As has been noted earlier, lots of other factors (UNIX kernel code in
general, cache & tlb manipulation), may well consume much more time
than loading/storing registers.  On a 25MHz R3000, saving or restoring
the (32ish) CPU regs takes about 2-3 microseconds, as does save/restore of
the FP regs (which only happens when needed).   In a UNIX environment,
that is just plain irrelevant, compared to the rest.

However, total context-switch penalty is hardly irrelevant in some
multi-user environments where you have bunches of people running
vi/emacs, etc or X clients, i.e., where there are lots of processes that
handle a keystroke or two, do a small amount of work, and then
block waiting for the next character.
-- 
-john mashey	DISCLAIMER: <generic disclaimer, I speak for me only, etc>
UUCP: 	{ames,decwrl,prls,pyramid}!mips!mash  OR  mash@mips.com
DDD:  	408-991-0253 or 408-720-1700, x253
USPS: 	MIPS Computer Systems, 930 E. Arques, Sunnyvale, CA 94086

joe@rb-dc1.UUCP (Joe Hollinger) (05/10/88)

In article <28200140@urbsdc> aglew@urbsdc.Urbana.Gould.COM writes:
>
>>Disclaimer: I believe that RISC is the best solution to low order
>>multiprogramming (like my workstation).  But, there does seem to be this
>>application of uniprocessor high order multiprogramming that will not go
>>away (people wanting to put 40 users on a sun 4 and process control
>>with zillions of independent processes).
>
>Agree with your concern - many RISCs, especially those with register 
>windows, have greatly increased context switch penalties.
>
>
>Andy "Krazy" Glew. Gould CSD-Urbana.    1101 E. University, Urbana, IL 61801   
>    aglew@gould.com     	- preferred, if you have MX records
>    aglew@xenurus.gould.com     - if you don't
>    ...!ihnp4!uiucuxc!ccvaxa!aglew  - paths may still be the only way

	This is not always true, however.  The Celerity processor
	maintains multiple register windows.  Each bank of the 
	register window set is associated with a process.  Context
	switching is often faster than more traditional processors.

	Another solution to this problem is flushing and filling the
	register file in the background. Often context switching is
	a laborious enough procedure that this type of operation can
	proceed in parallel with the other housekeeping that has to
	be done.  I don't know of any RISC designs that do this.

	I'm not disagreeing, just pointing out the alternatives.


					Joe Hollinger

### ABOUT THIS TASK
According to the context-switch thread, how long does saving or restoring the CPU registers take on a 25MHz R3000? The lines after this context-switch thread come from a different source.

### DATA BELOW
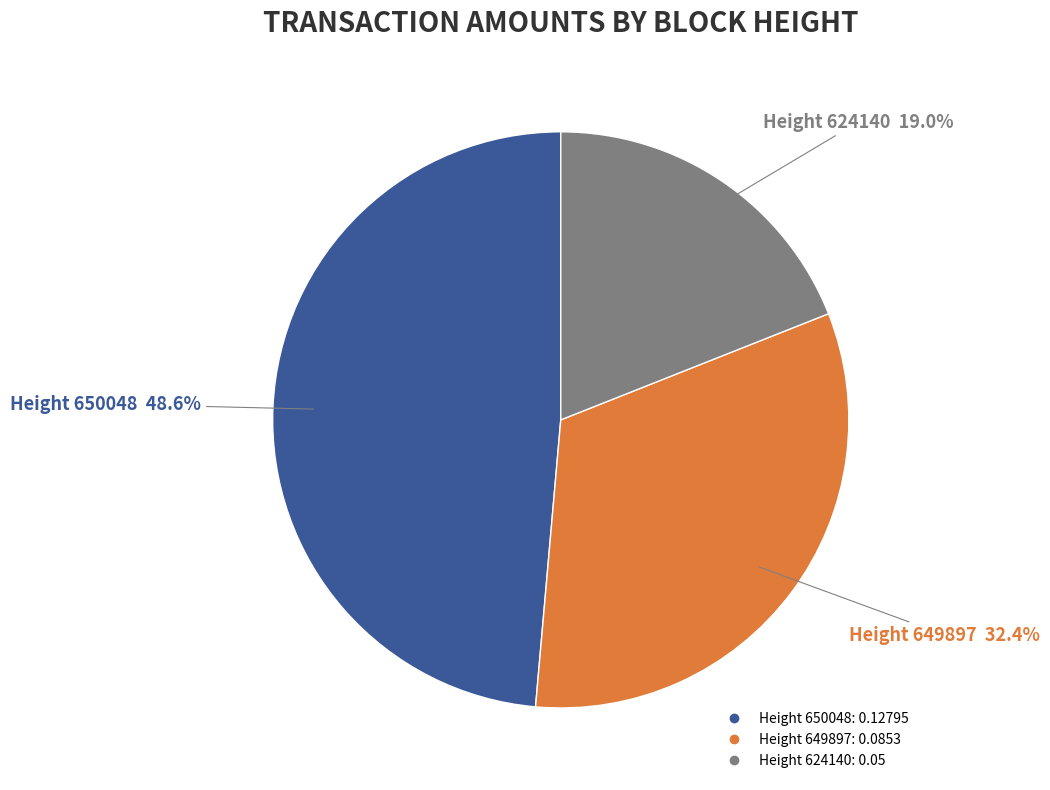

Is there a majority slice in this chart?

No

### TASK SOLUTION
About 2-3 microseconds.